Viewed thus, it is least likely that North Korea will really attack the United States. In any case, despite its bravado, the fact remains that North Korea has not conducted a single test of its intercontinental ballistic missiles (a series of testing is necessary before any missile, let alone an ICBM, is deployed in to the forces of a country – one must be sure of the guidance systems, the tracking capacity, the targeting technology and heat-shield material that hit the target). Likewise, it is equally unlikely that North Korea’s dictator Kim Jong-un will ever agree to President Trump’s demand that the peace in the Korean peninsula must be based on the commitments to make it free from nuclear weapons and missiles. As argued above, North Korea, like Pakistan, perceives its weapons and missile programmes as the best guarantees for its survival, at least that of the regime (strongly dominated by the military or force).

The only reasonable course towards peace that has got some chance of success is to ensure that the international community desists from doing anything that contributes directly or indirectly towards the augmentation of the nuclear and missile programmes of North Korea (the same is true for Pakistan).

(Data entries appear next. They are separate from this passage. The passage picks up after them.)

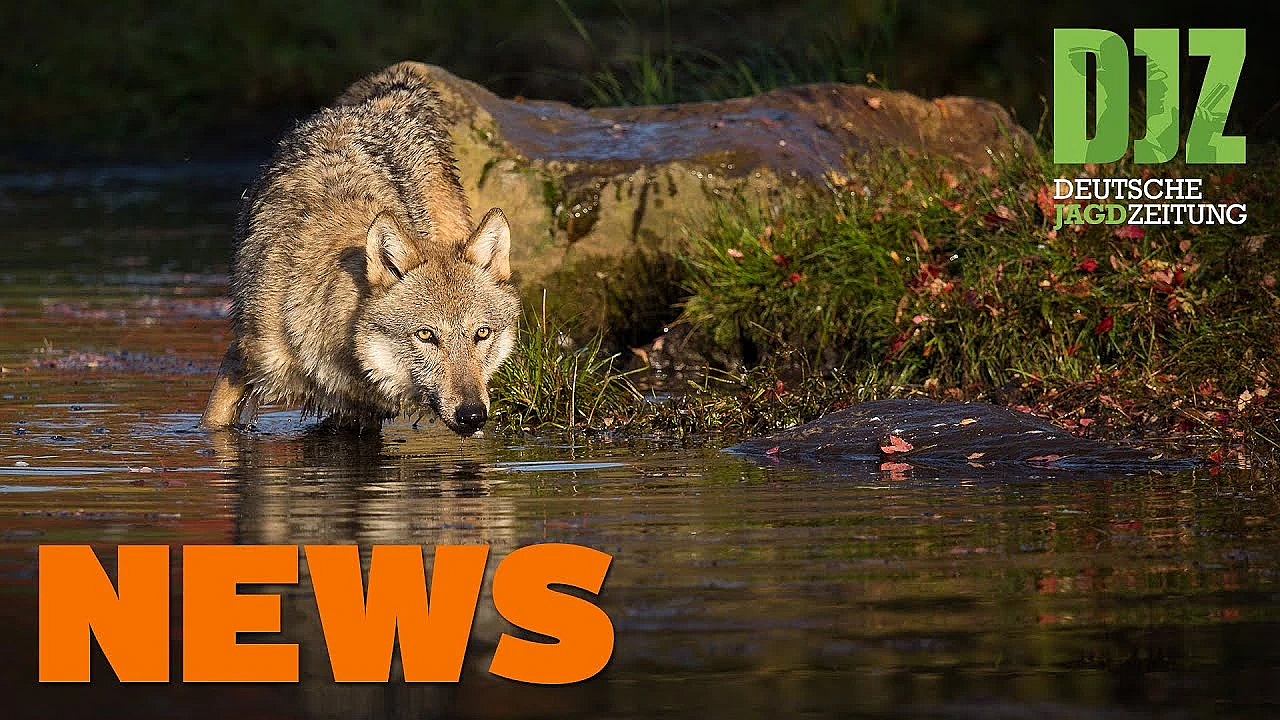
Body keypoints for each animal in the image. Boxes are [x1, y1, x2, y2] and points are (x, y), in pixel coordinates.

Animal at [201, 62, 520, 435]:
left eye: (482, 333)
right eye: (426, 335)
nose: (473, 415)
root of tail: (386, 99)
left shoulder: (362, 413)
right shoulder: (241, 360)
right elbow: (213, 422)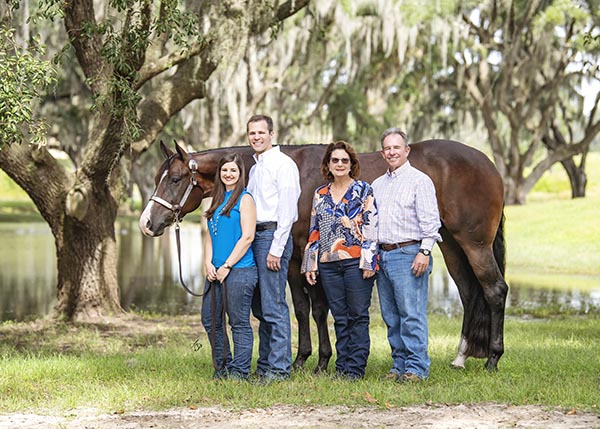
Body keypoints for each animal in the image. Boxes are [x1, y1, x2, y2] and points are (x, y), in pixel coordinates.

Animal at [139, 140, 506, 372]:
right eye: (157, 178)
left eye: (175, 179)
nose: (147, 223)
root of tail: (489, 164)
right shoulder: (298, 261)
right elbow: (307, 311)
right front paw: (310, 359)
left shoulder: (297, 258)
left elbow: (312, 310)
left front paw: (313, 360)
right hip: (452, 245)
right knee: (470, 293)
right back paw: (461, 358)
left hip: (474, 243)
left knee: (494, 291)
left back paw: (493, 359)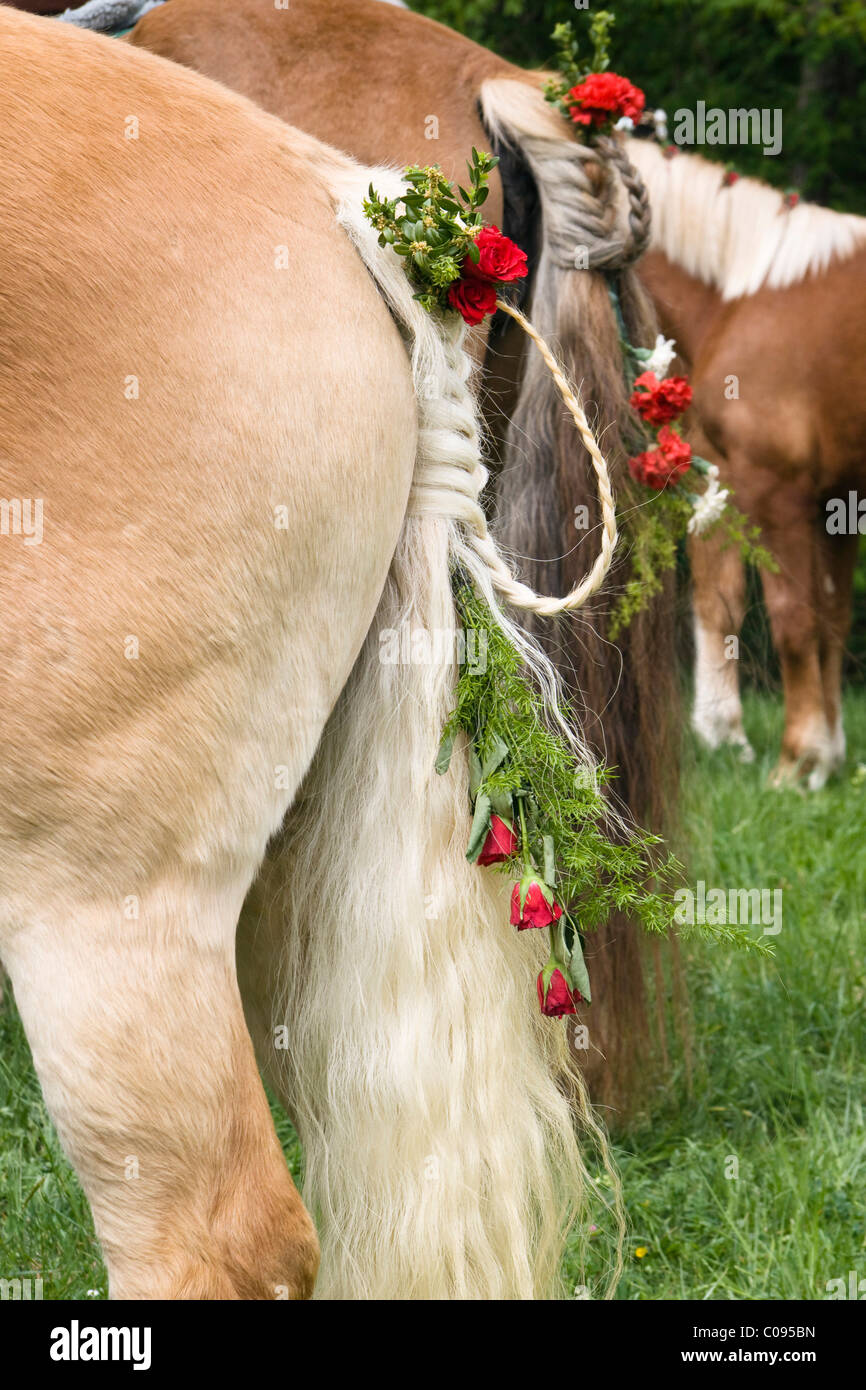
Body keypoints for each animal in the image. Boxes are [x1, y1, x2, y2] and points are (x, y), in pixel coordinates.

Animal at [631, 141, 866, 795]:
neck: (743, 298)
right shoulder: (835, 498)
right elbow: (832, 617)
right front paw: (828, 757)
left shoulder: (776, 492)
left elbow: (794, 620)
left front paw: (798, 762)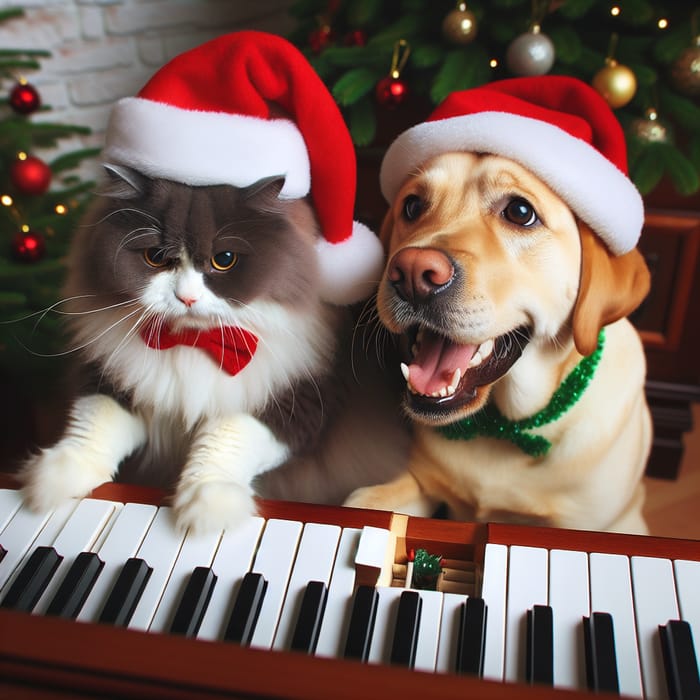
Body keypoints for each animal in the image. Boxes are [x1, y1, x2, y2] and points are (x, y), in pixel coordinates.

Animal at [19, 167, 408, 532]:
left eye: (224, 259)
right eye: (156, 256)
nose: (186, 298)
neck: (192, 343)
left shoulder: (300, 402)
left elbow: (226, 438)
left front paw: (205, 510)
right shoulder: (112, 378)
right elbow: (94, 425)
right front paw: (50, 483)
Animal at [344, 150, 652, 532]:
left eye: (520, 212)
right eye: (412, 206)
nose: (413, 273)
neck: (505, 429)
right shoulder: (420, 481)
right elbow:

I agree here with noted defence analyst Harry J Kazianis: "If you seek to profit from helping one of the world's most rogue regimes build nuclear weapons or long-range missiles you will pay the most severe of prices — slapped with the label of international pariah. While sanctions won’t solve the problem entirely, or erase the nuclear knowledge from the minds of North Korea’s scientists, such measures could greatly slow the rate of technological development and raise the costs of such work for Pyongyang.”

But will China listen? The answer has got implications for the overall peace and security of the Asia-Pacific, India included certainly.